В начале сезона девяносто девятого года театр отпраздновал пятидесятидевятилетие своей ведущей примы – ею была именно Берта, – а в середине января двухтысячного к ним прибыл молодой, прогрессивный, по слухам, режиссер Лев Геннадиевич Васильчиков, приглашенный из Красноярска поработать по контракту. Коллектив пребывал в творческом застое, и накануне приезда красноярского дарования театральные закоулки звенели, гудели в предвкушении: «Наконец-то… ветер перемен… молодая кровь… незамутненный взгляд… сибирский гений…»
Высокий, худой и гривастый, он обвел со сцены синеоким прищуром не отошедшую от встречи Нового года, растекшуюся по партеру труппу и с места в карьер начал, что ему «претит импотенция современных драматургов», что давно примерялся к классике и уже «взялся за нее в новом, нестандартном формате».
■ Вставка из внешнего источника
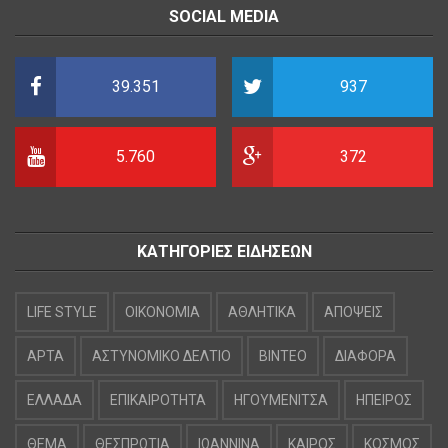
SOCIAL MEDIA
39.351
937
5.760
372
ΚΑΤΗΓΟΡΙΕΣ ΕΙΔΗΣΕΩΝ
LIFE STYLE
OIKONOMIA
ΑΘΛΗΤΙΚΑ
ΑΠΟΨΕΙΣ
ΑΡΤΑ
ΑΣΤΥΝΟΜΙΚΟ ΔΕΛΤΙΟ
ΒΙΝΤΕΟ
ΔΙΑΦΟΡΑ
ΕΛΛΑΔΑ
ΕΠΙΚΑΙΡΟΤΗΤΑ
ΗΓΟΥΜΕΝΙΤΣΑ
ΗΠΕΙΡΟΣ
ΘΕΜΑ
ΘΕΣΠΡΩΤΙΑ
ΙΩΑΝΝΙΝΑ
ΚΑΙΡΟΣ
ΚΟΣΜΟΣ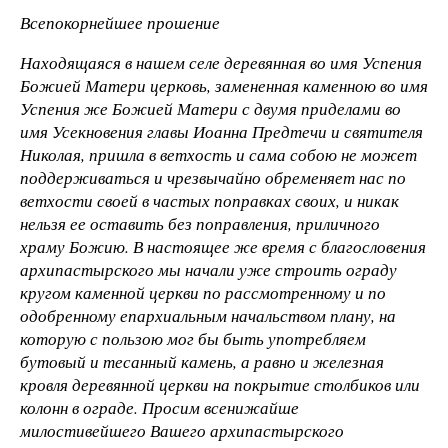
Всепокорнейшее прошение
Находящаяся в нашем селе деревянная во имя Успения
Божией Матери церковь, замененная каменною во имя
Успения же Божией Матери с двумя приделами во
имя Усекновения главы Иоанна Предтечи и святителя
Николая, пришла в ветхость и сама собою не может
поддерживаться и чрезвычайно обременяет нас по
ветхости своей в частых поправках своих, и никак
нельзя ее оставить без поправления, приличного
храму Божию. В настоящее же время с благословения
архипастырского мы начали уже строить ограду
кругом каменной церкви по рассмотренному и по
одобренному епархиальным начальством плану, на
которую с пользою мог бы быть употребляем
бутовый и тесанный камень, а равно и железная
кровля деревянной церкви на покрытие столбиков или
колонн в ограде. Просим всенижайше
милостивейшего Вашего архипастырского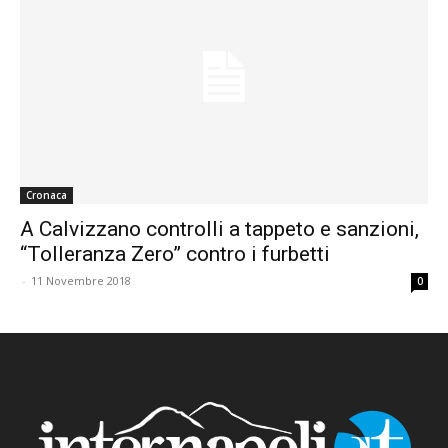
Cronaca
A Calvizzano controlli a tappeto e sanzioni,
“Tolleranza Zero” contro i furbetti
-
11 Novembre 2018
0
– Это будет на редкость динамичная пьеса, – мерил Лев Геннадиевич подмостки размашистым шагом, – абсолютно свежее прочтение горьковской «Старухи Изергиль». Вас удивляет, почему этот рассказ? Проиллюстрирую преимущества. Вы отметили, с каким фанатизмом режиссеры новой волны ринулись штурмовать Островского? «Бешеные деньги», «Доходное место», «Волки и овцы» и прочее. Нахлынула поголовная «островщина». Этой купеческой трухой они думают разоблачить сегодняшний день?! Ха! Пусть попыхтят, не возражаю. А вот «Старуху Изергиль» не ставил пока никто. Я, по крайней мере, таковых не знаю. Им кажется, – Васильчиков косо ухмыльнулся, на ходу кивнув в направлении левой кулисы, – что это не постановочное произведение. С ваших подмостков заявляю этим пигмеям от искусства: смотря в чьих руках! Итак, – страстно потер он руки, – на сцене у меня столкнутся Ларра и Данко, живущие среди нас. Ларра – сорокатрехлетний олигарх-нувориш, собирающийся отчалить в Лондон. Данко – студент технического вуза, выходец из наполовину интеллигентной семьи. – У правой кулисы Лев Геннадиевич притормозил: – Что? Кто-то что-то спросил? Уточнил? Мне показалось? – Труппа упорно молчала. Расслабив мышцы, он возобновил ходьбу. – Спектакль будет кипеть реалиями сегодняшнего дня, мощным противоборством двух антагонистичных начал! Вот актуальнейший конфликт! – Выхватив из-за левой кулисы стул, он сел на него в ореоле пыли вполоборота к залу, вытянул вперед спринтерские ноги, скрестил на груди руки, обратив лицо к потолочным конструкциям. – Детали конфликта я обрисую позже, его квинтэссенция разыграется во втором акте. Там герои подерутся: крепко, нещадно. Их драка ознаменует не только смену веков, режимов, но и… ладно, это потом… – Он прикрыл веки, стараясь снизить градус. – Ядром первого акта у меня станет женщина. Она явится контрапунктом всей истории. Никаких степей, таборов, разглагольствований у костра, как вы понимаете, не последует. Из предметов на сцене будет только скамейка – символ городского бульвара, где, пожилая, сильно пьющая, она начнет бессвязно, потом лаконичнее излагать свою биографию. А попутно – здесь – внимание! – кульминация мизансцены – взывать к прохожим в поисках нового Данко. Минимализмом антуража я хочу обострить, усилить нервный импульс ее страданий.